Damals wussten Unternehmen wenig über einzelne Kanzleien. Transparenz durch Anwaltsrankings konnte man sich nicht mal vorstellen. Nur wenige Kanzleien gewannen in den Neunzigerjahren Profil, allen voran Hengeler mit Schiessl. „Viele sagten, die seien sektenähnlich“, formuliert es ein Konkurrent und lästert über den seltsamen Zusammenhalt dort. Als sich Schiessl beim Fußballspielen beim Kanzleitreffen in Lissabon einen Kreuzbandriss einhandelte, trug ihn sein Partner Thomas Schmidt-Kötters huckepack vom Hotel ins Flugzeug.
Schiessl gilt als begnadeter Verhandler, weil er als emphatisch gilt und eher umgänglich. Er interessiert sich während der Beratung des Übernahmeprozesses vor allem dafür, wo der gemeinsame Nenner beider Parteien liegen könnte. Ist eine Situation verfahren, bringt Schiessl alle wieder auf die Sachebene und liefert die juristische Lösung fürs kaufmännische Problem. Mandanten sind froh, wenn sie von ihm schnell und punktgenau Antworten bekommen statt eines langwierigen zehnseitigen Statements.
Der Typ Streber, mit dem keiner spielen will, war Schiessl dennoch nie. „Mäxchens Geburtstagspartys in seinem Elternhaus waren legendär, selbst der Weinkeller seines Vaters musste dran glauben“, erzählt seine Studienfreundin Ingeborg Neumann, BDI-Vizepräsidentin und Inhaberin der Textilgruppe Peppermint. „Er ist ein sehr konservativer Geist“, beschreibt sie ihn. Und dass er auch austeilen kann und immer die Nummer eins sein will.
Die besten Zeiten kommen noch
Den Spitznamen „Champagner-Schiessl“ hat er sich redlich verdient. „Bei Partys gluckt er nicht bei seinen Hengeler-Kollegen herum, sondern arbeitet sich regelrecht durch den Raum“, sagt ein Düsseldorfer Anwalt. Seine Studienfreunde sprechen unisono von Max’ Leidenschaft für gutes Essen, nennen ihn einen immensen Weinkenner.

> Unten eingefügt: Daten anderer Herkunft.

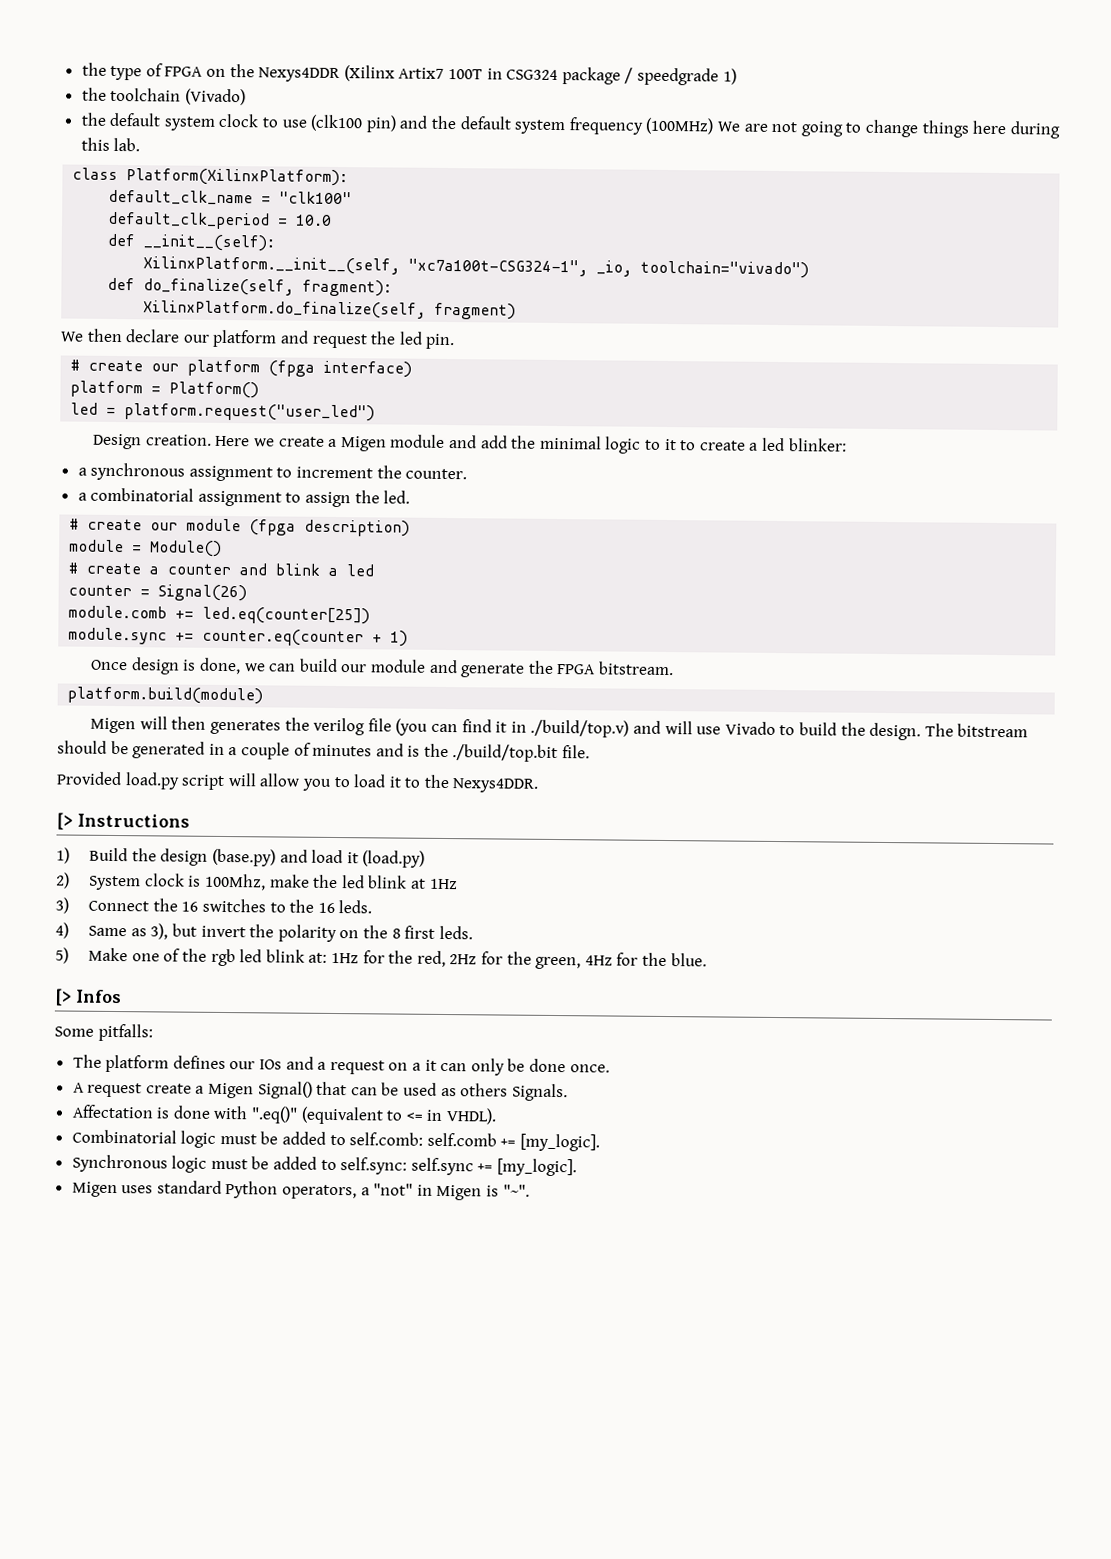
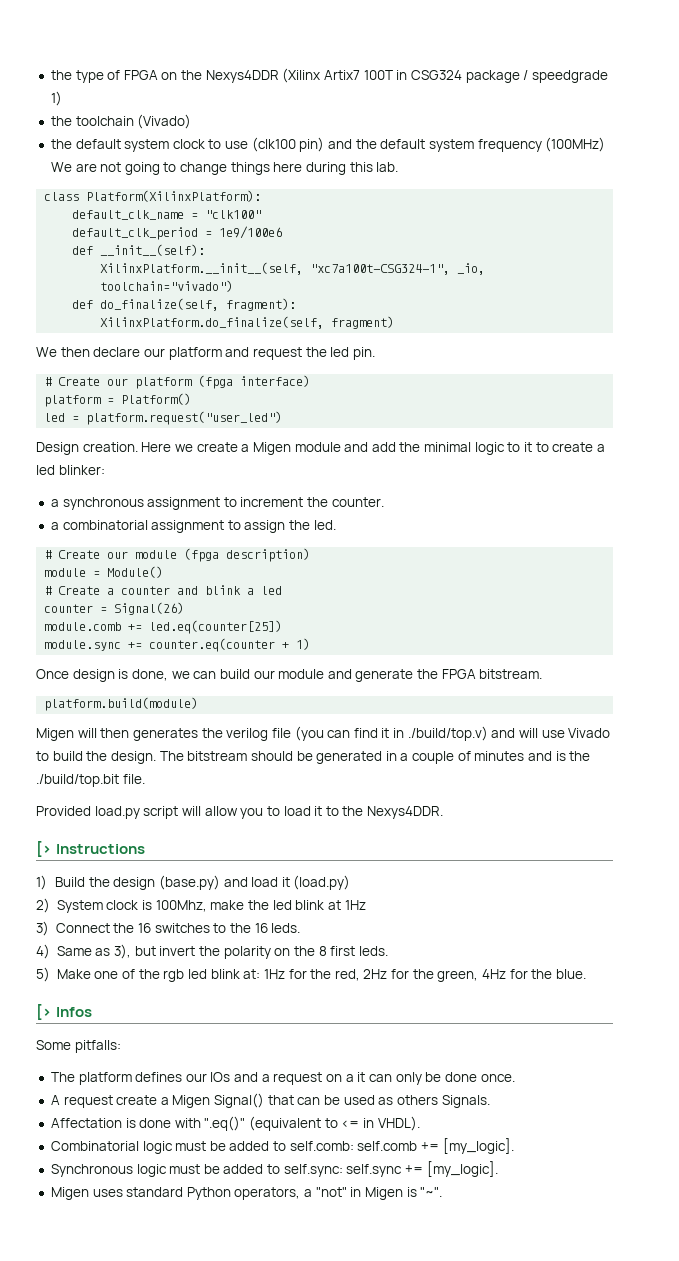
[296,214,333,226] 10.0 -> [219,226,283,239] 1e9/100e6
[88,359,144,372] create -> [58,377,101,386] Create
[87,518,143,531] create -> [58,550,101,559] Create
[86,562,142,575] create -> [58,586,101,595] Create

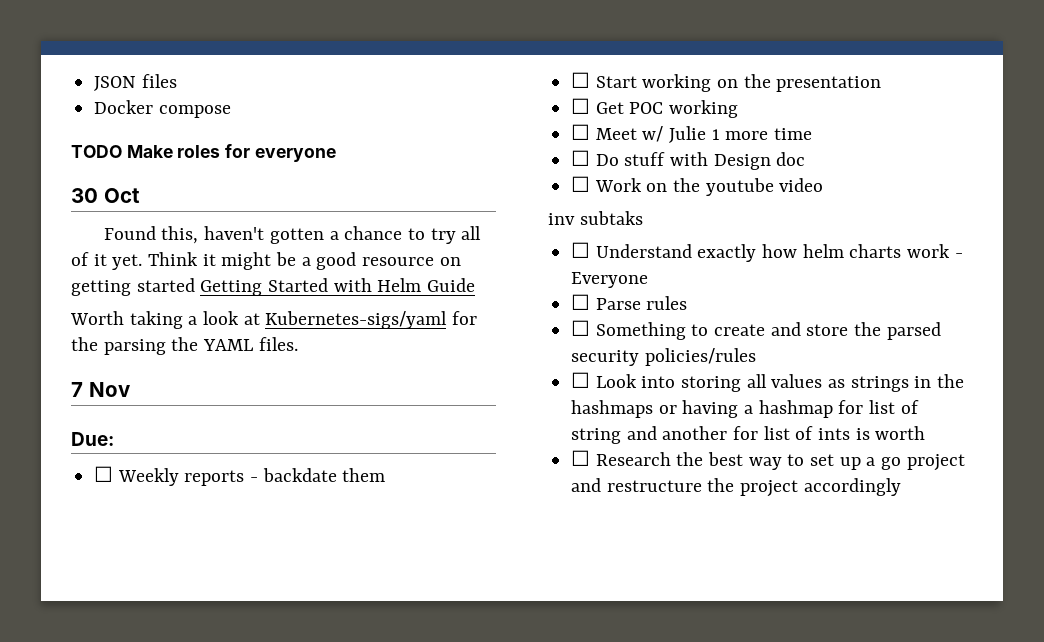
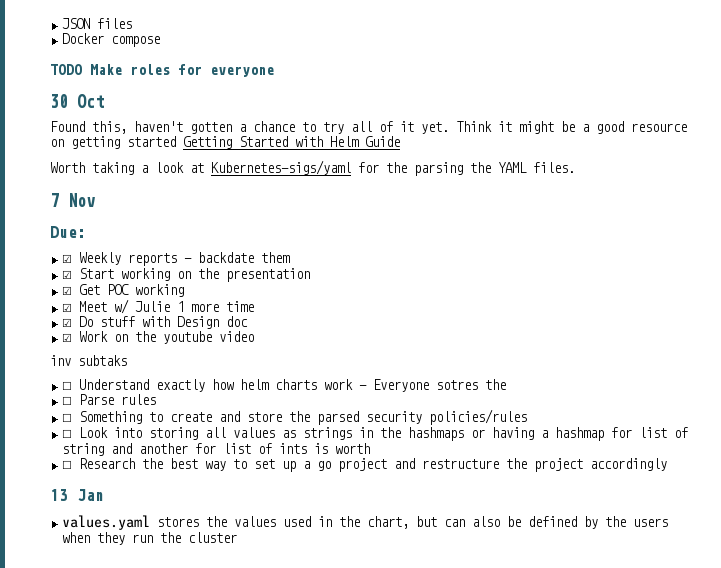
[94,466,114,482] ☐ -> [62,254,73,263] ☑
[571,72,591,88] ☐ -> [62,270,73,279] ☑
[571,98,591,114] ☐ -> [62,286,73,295] ☑
[571,124,591,140] ☐ -> [62,303,73,312] ☑
[571,150,591,166] ☐ -> [62,318,73,327] ☑
[571,176,591,192] ☐ -> [62,333,73,342] ☑
(649, 280) none -> [436,379,507,390] sotres the
(901, 487) none -> [50,489,104,501] [62,515,669,530] [62,532,238,545] // 13 Jan // values.yaml stores the values used in the chart, but can also be defined by the users when they run the cluster

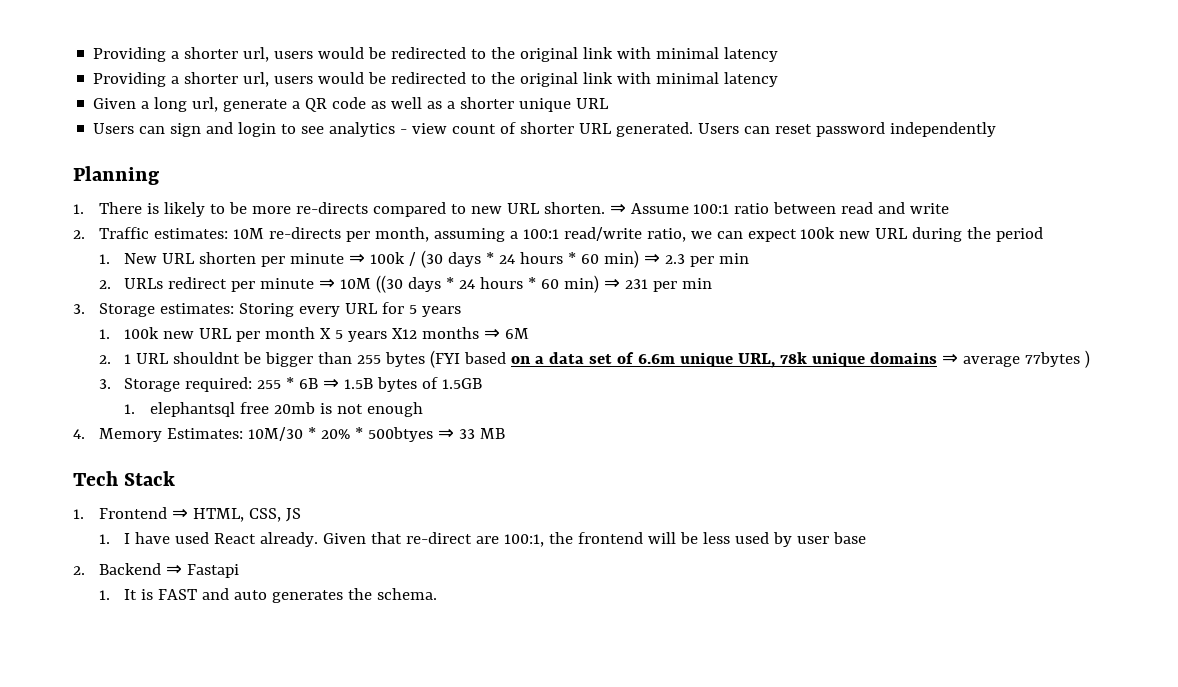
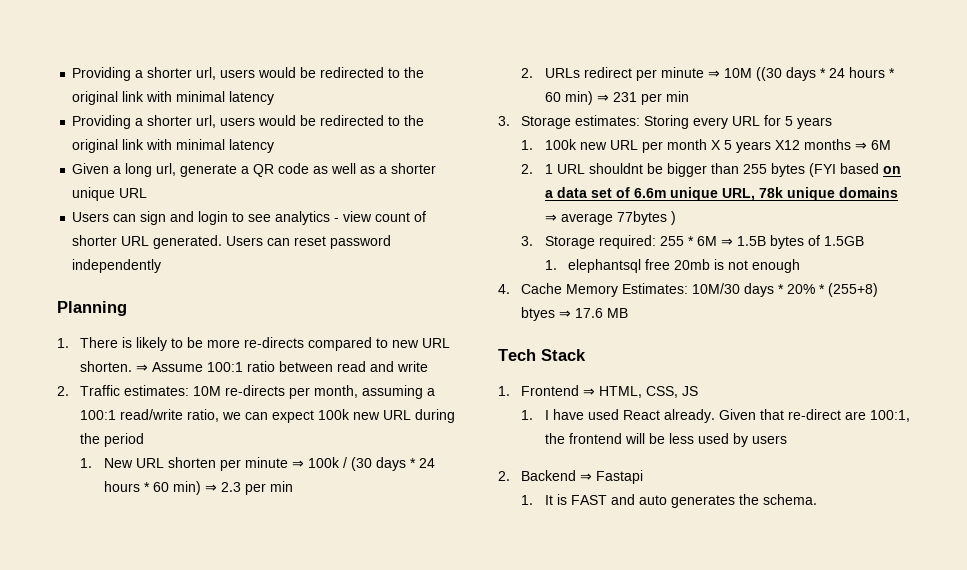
[299,378,319,389] 6B -> [696,236,717,246] 6M
(85, 434) none -> [521,283,563,294] Cache
(303, 434) none -> [744,283,775,297] days
[367,427,475,442] 500btyes ⇒ 33 -> [828,283,879,297] [521,307,604,321] (255+8) btyes ⇒ 17.6
[797,532,867,544] user base -> [751,435,787,444] users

Schiessls Markenzeichen ist schon ewig der Strickpulli, den er sich über die Schultern knotet, oft auch im Büro, sagt Textilunternehmerin Neumann. Überhaupt trüge er heute wie damals denselben Mantel, dieselben Schuhe, denselben Schal, dieselbe Jeans.
Sparsamkeit, die nicht nötig wäre. „2016 war ein unfassbar einträgliches Jahr für Schiessl“, sagt ein Brancheninsider. Denn im vergangenen Jahr ging es im M&A-Geschäft nach acht Jahren erstmals wieder hoch her. „Viele Ausländer kaufen deutsche Unternehmen, vor allem Amerikaner, Chinesen und Japaner“, sagt Schiessl.
Seit der Flut der M&A-Deals – ihr Transaktionswert stieg 2016 um 27 Prozent – arbeitet Schiessl jeden Abend zu Hause weiter, sobald die Familie schläft. Aber nur bis Mitternacht. Gar nicht schlafen passt nicht zum entspannten Bild, das er am liebsten von sich zeichnet. Seine Familie hat für Schiessl erste Priorität. Sagt er. Society-Events sehen ihn nicht. Zweite Priorität hat sein Tennis in der Seniorenmannschaft. Schiessl wohnt einen Steinwurf entfernt von seinem Club. Besucht ihn Studienfreundin Neumann, nutzt er die Gelegenheit, zum Tennis abzuhauen und ihr als Patentante die Kinder zu überlassen. Wo sie doch eigentlich mit „Mäxchen“ reden wollte.